La Cina? È donna. Paese in movimento, in continuo e frenetico sviluppo e radicale cambiamento, la Cina quest’anno sarà rappresentata da sei film e da alcuni giovani nuovi talenti che, pur operando all’interno delle regole stabilite dal governo cinese, riescono a mostrare una propria e precisa visione registica. Finora assolutamente sconosciuta alla cinematografia cinese... L’aspetto più eclatante è che, a condurre questo svecchiamento della forme e dei contenuti, siano soprattutto le donne! Giovani e agguerrite, le donne sono registe (come la debuttante MA Xiaoying, autrice di Gone Is The One Who Held Me Dearest In The World, a Udine in anteprima europea), attrici di rilievo che si cimentano con successo alla macchina da presa oppure diventano soggetti di opere importanti come Life Show di Huo Jianqi. L'ambientazione di quest’ultimo film nella enorme città di Chongqing, costruita tutta in salita sulle rive del Fiume Azzurro, sembra quasi una metafora della fatica esistenziale della donna nella Cina di oggi… La presenza degli inediti lavori di giovani registe sarà affiancata a quella di due film di due nuovi talenti cinesi: Chen Daming, autore di Manhole (scintillante black comedy), e Gao Xiaosong, regista di Where All the Flowers Gone (storia romantica di un amore adolescenziale a tre girata con un raffinato stile da videoclip). A chiudere la sezione cinese anche il film d’azione Red Snow di Zhang Jianya, made in Shanghai e ricchissimo di effetti speciali, talmente dinamico e irreale da risultare un imprescindibile spettacolo trash!

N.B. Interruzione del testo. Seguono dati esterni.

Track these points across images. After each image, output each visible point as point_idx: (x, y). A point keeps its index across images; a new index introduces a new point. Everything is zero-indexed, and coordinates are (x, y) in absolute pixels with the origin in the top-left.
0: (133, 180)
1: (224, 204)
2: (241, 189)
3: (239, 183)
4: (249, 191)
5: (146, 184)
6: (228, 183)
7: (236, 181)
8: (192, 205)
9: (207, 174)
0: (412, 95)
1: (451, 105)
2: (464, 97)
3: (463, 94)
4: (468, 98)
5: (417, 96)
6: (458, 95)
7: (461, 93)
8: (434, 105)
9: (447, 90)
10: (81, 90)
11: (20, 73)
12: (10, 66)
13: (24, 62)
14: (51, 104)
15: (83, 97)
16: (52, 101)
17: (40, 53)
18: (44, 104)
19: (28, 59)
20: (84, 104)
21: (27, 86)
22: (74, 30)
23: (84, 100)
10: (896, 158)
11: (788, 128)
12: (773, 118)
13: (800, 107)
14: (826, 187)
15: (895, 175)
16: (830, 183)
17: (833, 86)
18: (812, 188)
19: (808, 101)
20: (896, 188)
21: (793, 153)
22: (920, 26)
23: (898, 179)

…da Taiwan vedremo Better than
Sex di Su Chao-pin, già sceneggiatore di
Double Vision e di
The Cabbie, qui alle
prese con un film che sembra essere la versione taiwanese di
American Pie. Dalle
Filippine, invece, una storia di sesso e di amori passionali e dalla
Thailandia, infine, un horror in perfetto stile
The ring ricco di scene
splatter d’assoluto godimento!
L’ultimo spettacolo L’ultimo film proiettato a FAR EAST 5 sarà un classico del maestro Chang Cheh, uno spettacolare wuxiapian datato 1967, The One-Armed Swordsman, che verrà mostrato nella sua copia recentemente restaurata dalla Celestial Pictures (l’artefice del salvataggio digitale dell’intera library dei mitici studi della Shaw Brothers di Hong Kong). Citato anche dall’iniziale Just One Look di Riley Ip, il film chiude idealmente un cerchio che dalla contemporaneità si sposta inevitabilmente ai classici del passato e viceversa. Incredibile saggio di regia, The One-Armed Swordsman è incentrato sull’eroe solitario votato al sacrificio; violento e “maschile”, il film usa il rallentatore per esprimere il sentimento della morte capace di trasformarsi in una dinamica ed elegante bellezza tragica… «Uso la danza per esprimere, l’emozione, il dolore, la morte. Il mondo è immerso nella violenza, come può evitarla un film?», diceva Chang Cheh, con sconcertante attualità in una raccolta di memorie. Tutto deriva da qui.